▶ _YOUR ASSIGNMENT_: Please copy, exactly as they appear below, the lines from the one containing "right eye: (268, 284)" through the one containing "left shoulder: (579, 688)".

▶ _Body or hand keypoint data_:
=-=-=

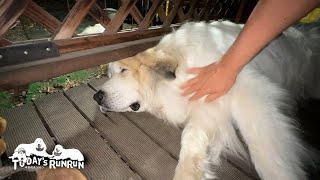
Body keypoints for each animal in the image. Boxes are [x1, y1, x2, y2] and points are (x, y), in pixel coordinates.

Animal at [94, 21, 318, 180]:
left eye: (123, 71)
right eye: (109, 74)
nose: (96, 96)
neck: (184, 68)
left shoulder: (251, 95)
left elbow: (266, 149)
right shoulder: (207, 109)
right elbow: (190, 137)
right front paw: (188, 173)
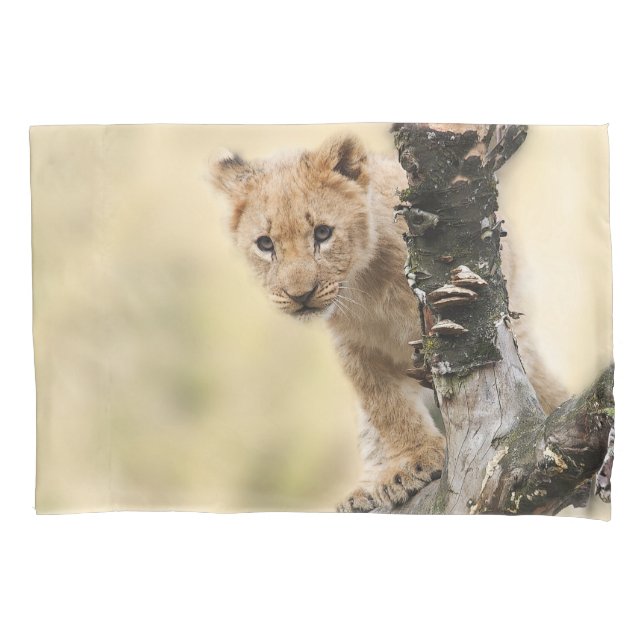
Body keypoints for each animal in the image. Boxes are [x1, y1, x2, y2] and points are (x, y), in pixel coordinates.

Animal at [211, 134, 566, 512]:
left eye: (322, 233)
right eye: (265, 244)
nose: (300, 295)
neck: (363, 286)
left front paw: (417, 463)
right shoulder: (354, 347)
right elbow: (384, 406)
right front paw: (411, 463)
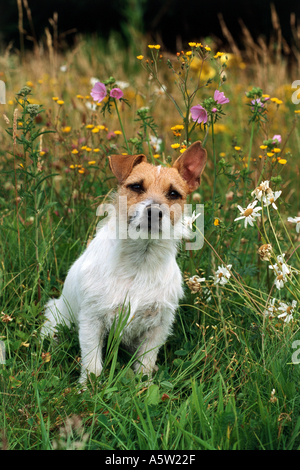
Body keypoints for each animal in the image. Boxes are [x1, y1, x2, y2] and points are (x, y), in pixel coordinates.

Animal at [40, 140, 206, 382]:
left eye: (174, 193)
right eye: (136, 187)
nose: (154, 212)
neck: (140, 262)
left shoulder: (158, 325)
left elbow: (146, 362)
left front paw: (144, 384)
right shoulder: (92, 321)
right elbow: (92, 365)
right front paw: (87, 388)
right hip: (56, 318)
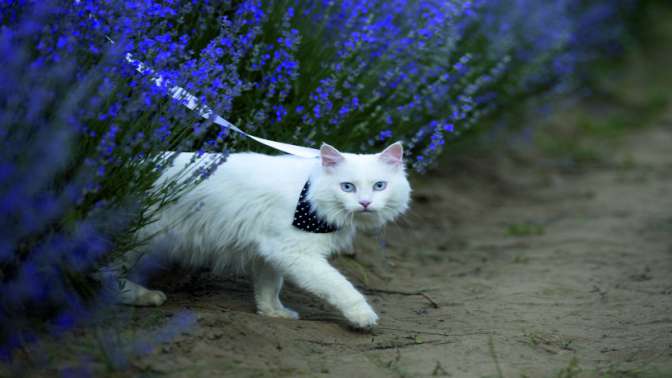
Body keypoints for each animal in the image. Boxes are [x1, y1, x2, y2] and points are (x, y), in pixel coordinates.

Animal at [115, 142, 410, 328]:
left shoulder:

=-=-=

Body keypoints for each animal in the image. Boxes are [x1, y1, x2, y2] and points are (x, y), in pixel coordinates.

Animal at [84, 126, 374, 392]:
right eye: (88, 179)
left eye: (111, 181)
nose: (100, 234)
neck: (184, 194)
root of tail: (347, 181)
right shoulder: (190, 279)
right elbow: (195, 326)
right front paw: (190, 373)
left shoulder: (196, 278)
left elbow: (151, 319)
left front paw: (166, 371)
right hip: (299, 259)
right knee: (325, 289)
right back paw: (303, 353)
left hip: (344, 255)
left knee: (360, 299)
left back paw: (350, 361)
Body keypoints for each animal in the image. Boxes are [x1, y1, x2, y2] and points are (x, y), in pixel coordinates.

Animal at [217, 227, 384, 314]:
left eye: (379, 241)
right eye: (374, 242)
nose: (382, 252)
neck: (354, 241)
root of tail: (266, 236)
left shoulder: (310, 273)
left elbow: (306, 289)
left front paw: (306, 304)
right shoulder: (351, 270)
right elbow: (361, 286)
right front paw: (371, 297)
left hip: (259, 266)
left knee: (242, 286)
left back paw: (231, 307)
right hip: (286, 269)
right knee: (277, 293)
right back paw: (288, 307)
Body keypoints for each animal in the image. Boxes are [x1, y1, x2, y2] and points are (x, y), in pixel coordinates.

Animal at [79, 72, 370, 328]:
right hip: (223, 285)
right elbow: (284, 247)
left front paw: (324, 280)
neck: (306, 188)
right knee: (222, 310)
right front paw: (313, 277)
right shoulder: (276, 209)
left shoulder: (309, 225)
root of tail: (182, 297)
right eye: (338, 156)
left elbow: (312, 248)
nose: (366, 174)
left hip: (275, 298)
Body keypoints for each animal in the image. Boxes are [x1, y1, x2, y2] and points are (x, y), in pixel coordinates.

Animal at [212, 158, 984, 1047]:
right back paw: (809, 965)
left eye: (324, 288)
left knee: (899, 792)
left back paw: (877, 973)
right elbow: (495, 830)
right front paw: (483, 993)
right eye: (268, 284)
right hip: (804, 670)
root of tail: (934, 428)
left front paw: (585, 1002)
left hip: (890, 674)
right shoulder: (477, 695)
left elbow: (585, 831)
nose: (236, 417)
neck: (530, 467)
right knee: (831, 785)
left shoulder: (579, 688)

=-=-=

▶ _WRITTEN SOLUTION_:
right eye: (268, 284)
right hip: (804, 670)
root of tail: (934, 428)
left front paw: (585, 1002)
left hip: (890, 674)
right shoulder: (477, 695)
left elbow: (585, 831)
nose: (236, 417)
neck: (530, 467)
right knee: (831, 785)
left shoulder: (579, 688)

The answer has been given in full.